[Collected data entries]
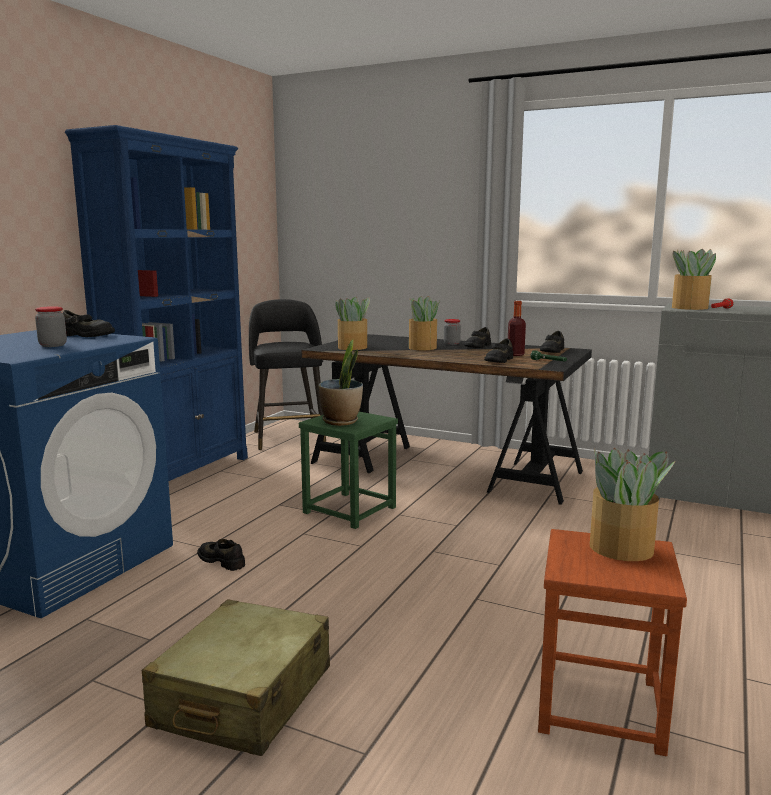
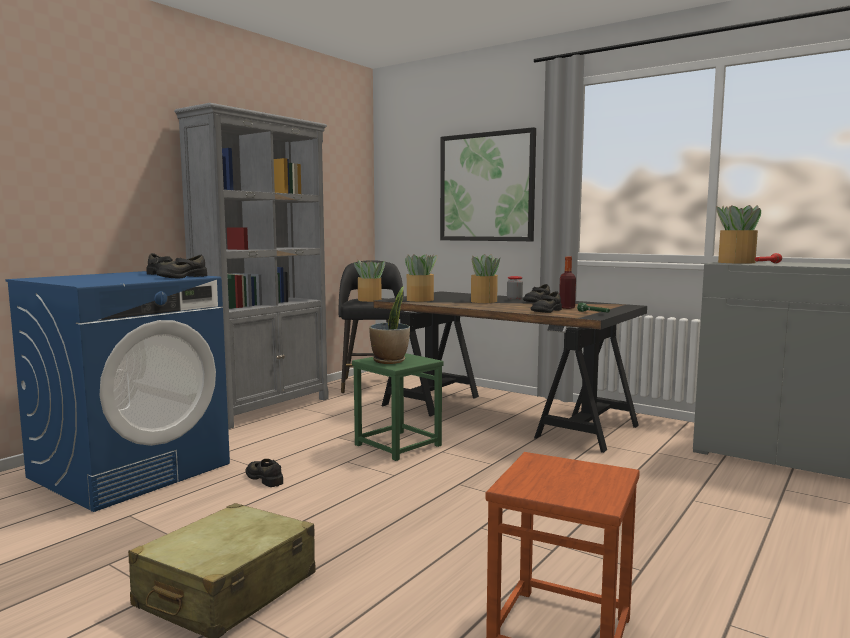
camera: 10 degrees right, 5 degrees down
jar [35,306,67,347] -> none
blue bookcase [65,125,248,481] -> grey bookcase [174,103,329,429]
black shoe [540,331,564,353] -> black shoe moved to [156,255,207,278]
potted plant [590,448,675,561] -> potted plant moved to [354,260,385,302]
none -> picture [440,127,536,241]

> Action item:
Only the lines from the one containing "blue bookcase [65,125,248,481]" through the end of the records above belong in the answer, each exactly as written.

> Answer space:
blue bookcase [65,125,248,481] -> grey bookcase [174,103,329,429]
black shoe [540,331,564,353] -> black shoe moved to [156,255,207,278]
potted plant [590,448,675,561] -> potted plant moved to [354,260,385,302]
none -> picture [440,127,536,241]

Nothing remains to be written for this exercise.